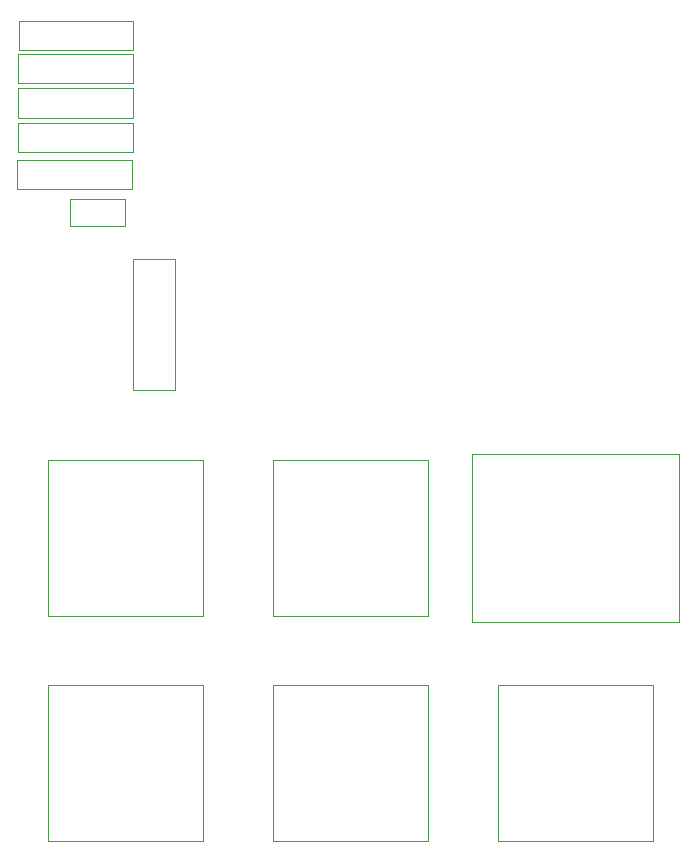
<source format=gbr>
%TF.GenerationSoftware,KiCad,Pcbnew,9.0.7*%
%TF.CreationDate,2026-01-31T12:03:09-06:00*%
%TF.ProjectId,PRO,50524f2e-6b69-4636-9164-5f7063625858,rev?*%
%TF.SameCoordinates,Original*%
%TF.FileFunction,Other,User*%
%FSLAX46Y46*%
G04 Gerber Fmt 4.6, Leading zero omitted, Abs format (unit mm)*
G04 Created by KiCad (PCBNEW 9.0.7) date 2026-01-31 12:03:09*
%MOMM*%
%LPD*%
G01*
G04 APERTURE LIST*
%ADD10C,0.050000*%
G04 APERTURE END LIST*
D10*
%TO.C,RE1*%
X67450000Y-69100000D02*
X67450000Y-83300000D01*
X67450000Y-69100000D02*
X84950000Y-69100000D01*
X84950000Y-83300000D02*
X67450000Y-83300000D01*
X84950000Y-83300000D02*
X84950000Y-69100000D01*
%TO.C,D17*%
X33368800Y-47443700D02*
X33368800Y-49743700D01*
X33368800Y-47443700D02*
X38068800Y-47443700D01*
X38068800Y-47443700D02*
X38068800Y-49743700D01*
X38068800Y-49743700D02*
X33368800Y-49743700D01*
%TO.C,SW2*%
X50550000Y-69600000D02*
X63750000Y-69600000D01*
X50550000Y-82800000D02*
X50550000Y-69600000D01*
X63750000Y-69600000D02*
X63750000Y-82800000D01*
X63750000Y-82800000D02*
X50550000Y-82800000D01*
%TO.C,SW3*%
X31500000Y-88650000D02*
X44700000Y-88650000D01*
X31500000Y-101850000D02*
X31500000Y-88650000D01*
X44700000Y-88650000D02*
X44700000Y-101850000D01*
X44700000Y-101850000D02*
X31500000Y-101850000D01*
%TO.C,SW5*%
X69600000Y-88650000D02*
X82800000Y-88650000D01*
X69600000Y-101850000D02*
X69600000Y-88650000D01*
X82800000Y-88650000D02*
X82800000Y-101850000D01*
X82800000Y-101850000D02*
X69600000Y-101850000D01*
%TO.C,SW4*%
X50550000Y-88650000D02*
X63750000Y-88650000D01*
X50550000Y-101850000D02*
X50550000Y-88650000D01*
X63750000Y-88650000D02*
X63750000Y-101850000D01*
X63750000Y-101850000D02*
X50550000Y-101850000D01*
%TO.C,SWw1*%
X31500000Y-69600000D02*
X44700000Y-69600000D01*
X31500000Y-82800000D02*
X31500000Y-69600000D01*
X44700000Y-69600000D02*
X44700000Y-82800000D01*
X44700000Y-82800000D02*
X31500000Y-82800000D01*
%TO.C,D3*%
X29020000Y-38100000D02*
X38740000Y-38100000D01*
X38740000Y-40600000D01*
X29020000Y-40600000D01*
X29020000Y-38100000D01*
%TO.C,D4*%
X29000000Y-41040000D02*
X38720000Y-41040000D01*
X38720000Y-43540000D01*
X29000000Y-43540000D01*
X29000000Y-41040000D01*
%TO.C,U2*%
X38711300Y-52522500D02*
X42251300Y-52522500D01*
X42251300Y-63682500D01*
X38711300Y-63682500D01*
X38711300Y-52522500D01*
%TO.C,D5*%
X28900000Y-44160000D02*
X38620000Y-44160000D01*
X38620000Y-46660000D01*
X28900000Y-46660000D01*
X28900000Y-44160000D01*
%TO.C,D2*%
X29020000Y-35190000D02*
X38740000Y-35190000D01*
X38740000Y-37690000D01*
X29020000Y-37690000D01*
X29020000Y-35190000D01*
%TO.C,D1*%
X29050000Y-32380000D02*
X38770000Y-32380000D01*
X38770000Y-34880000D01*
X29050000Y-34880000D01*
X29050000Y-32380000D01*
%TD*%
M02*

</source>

# # # # # # #

■ Your instructions ■
Take every line above that includes "KiCad" and list it.

■ Result ■
%TF.GenerationSoftware,KiCad,Pcbnew,9.0.7*%
G04 Created by KiCad (PCBNEW 9.0.7) date 2026-01-31 12:03:09*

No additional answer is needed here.